Problem: Keep only the lines of the data below that contain "grade", and copy them.

Dataset extract:
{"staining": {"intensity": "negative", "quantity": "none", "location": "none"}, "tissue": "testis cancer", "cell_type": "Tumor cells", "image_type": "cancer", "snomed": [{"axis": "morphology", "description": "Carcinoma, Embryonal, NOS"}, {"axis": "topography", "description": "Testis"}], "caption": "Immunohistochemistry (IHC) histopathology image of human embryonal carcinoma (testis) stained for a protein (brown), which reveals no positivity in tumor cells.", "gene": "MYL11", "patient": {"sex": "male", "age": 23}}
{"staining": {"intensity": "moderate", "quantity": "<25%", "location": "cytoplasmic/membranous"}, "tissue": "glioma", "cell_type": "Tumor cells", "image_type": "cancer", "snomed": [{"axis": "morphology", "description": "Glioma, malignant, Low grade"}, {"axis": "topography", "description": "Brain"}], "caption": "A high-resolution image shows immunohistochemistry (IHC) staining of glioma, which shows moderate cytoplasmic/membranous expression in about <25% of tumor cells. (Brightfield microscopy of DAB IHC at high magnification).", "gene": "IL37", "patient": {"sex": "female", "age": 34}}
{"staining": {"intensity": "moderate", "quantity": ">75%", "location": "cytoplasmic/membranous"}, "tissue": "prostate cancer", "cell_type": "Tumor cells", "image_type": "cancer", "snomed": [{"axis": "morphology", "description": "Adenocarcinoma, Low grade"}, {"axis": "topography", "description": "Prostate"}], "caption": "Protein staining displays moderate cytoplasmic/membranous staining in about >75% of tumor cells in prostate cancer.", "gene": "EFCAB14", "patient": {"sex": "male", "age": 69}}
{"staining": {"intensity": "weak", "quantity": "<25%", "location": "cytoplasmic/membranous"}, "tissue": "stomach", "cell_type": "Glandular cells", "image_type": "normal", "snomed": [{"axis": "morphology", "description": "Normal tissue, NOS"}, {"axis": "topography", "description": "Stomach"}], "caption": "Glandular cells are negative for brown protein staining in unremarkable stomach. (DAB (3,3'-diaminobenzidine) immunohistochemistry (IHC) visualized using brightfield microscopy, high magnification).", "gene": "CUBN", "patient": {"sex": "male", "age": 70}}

Task response:
{"staining": {"intensity": "moderate", "quantity": "<25%", "location": "cytoplasmic/membranous"}, "tissue": "glioma", "cell_type": "Tumor cells", "image_type": "cancer", "snomed": [{"axis": "morphology", "description": "Glioma, malignant, Low grade"}, {"axis": "topography", "description": "Brain"}], "caption": "A high-resolution image shows immunohistochemistry (IHC) staining of glioma, which shows moderate cytoplasmic/membranous expression in about <25% of tumor cells. (Brightfield microscopy of DAB IHC at high magnification).", "gene": "IL37", "patient": {"sex": "female", "age": 34}}
{"staining": {"intensity": "moderate", "quantity": ">75%", "location": "cytoplasmic/membranous"}, "tissue": "prostate cancer", "cell_type": "Tumor cells", "image_type": "cancer", "snomed": [{"axis": "morphology", "description": "Adenocarcinoma, Low grade"}, {"axis": "topography", "description": "Prostate"}], "caption": "Protein staining displays moderate cytoplasmic/membranous staining in about >75% of tumor cells in prostate cancer.", "gene": "EFCAB14", "patient": {"sex": "male", "age": 69}}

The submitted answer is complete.